How many lines of the data below contain the word "category"? Reply with the number alone.
****************************************
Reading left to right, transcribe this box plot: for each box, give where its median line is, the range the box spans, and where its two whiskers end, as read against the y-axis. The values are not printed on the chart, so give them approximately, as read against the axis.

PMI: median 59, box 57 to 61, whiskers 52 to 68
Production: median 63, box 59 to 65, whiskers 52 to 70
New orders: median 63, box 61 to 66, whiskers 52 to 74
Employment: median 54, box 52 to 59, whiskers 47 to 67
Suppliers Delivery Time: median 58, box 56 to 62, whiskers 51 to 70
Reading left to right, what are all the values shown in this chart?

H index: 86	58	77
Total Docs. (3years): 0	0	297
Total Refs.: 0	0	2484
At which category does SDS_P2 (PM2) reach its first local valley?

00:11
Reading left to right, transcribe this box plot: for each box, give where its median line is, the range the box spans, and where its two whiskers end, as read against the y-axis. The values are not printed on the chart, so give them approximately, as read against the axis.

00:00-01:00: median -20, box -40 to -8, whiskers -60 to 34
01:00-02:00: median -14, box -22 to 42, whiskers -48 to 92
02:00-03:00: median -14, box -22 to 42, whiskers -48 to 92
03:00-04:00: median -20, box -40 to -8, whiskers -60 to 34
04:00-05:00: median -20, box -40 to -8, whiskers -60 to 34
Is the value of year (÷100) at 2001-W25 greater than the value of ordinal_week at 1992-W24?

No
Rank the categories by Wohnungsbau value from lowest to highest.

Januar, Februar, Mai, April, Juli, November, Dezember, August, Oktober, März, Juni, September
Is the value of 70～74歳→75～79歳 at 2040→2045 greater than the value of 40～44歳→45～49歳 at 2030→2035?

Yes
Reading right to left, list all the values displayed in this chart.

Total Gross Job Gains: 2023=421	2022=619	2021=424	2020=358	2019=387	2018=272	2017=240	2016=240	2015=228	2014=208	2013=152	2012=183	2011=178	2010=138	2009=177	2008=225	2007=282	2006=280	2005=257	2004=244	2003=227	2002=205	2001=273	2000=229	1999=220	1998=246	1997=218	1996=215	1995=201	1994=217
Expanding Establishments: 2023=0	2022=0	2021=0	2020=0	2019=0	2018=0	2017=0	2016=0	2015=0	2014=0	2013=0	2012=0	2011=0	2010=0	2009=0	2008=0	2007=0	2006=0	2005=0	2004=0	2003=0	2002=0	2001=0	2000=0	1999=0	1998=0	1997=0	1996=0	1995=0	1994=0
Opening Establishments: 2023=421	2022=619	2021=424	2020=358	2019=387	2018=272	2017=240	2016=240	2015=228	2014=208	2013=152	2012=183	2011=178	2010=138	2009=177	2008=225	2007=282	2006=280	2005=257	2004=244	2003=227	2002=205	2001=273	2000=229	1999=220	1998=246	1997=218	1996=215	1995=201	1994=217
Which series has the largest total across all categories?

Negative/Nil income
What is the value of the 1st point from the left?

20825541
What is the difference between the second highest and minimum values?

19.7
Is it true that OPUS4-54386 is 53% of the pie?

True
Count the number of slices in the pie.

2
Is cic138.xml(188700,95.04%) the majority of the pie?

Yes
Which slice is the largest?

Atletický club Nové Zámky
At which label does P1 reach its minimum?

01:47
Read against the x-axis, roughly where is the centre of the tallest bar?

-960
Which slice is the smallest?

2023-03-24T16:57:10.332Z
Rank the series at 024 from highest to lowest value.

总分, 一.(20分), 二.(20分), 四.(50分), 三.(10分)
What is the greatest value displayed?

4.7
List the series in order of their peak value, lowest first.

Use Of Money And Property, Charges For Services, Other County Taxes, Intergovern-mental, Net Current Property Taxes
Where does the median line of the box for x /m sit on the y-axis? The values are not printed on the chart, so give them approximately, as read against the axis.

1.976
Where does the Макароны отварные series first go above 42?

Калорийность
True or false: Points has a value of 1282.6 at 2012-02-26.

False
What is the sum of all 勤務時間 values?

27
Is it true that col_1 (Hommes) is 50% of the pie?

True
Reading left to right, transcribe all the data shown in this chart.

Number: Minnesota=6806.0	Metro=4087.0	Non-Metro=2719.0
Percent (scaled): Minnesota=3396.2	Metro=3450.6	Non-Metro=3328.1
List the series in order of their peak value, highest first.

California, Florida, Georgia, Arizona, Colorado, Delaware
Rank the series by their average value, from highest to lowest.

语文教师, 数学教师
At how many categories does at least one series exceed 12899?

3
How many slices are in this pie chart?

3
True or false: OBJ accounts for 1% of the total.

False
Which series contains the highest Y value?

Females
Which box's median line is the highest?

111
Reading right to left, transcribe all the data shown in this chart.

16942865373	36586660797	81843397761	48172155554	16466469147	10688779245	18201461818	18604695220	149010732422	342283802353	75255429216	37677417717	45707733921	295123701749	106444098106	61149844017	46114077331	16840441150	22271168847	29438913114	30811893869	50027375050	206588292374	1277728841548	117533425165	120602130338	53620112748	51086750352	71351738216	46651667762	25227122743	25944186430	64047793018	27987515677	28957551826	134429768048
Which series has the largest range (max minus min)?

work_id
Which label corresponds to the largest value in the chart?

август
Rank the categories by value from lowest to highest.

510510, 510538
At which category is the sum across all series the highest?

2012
****************************************
Exercise response: 2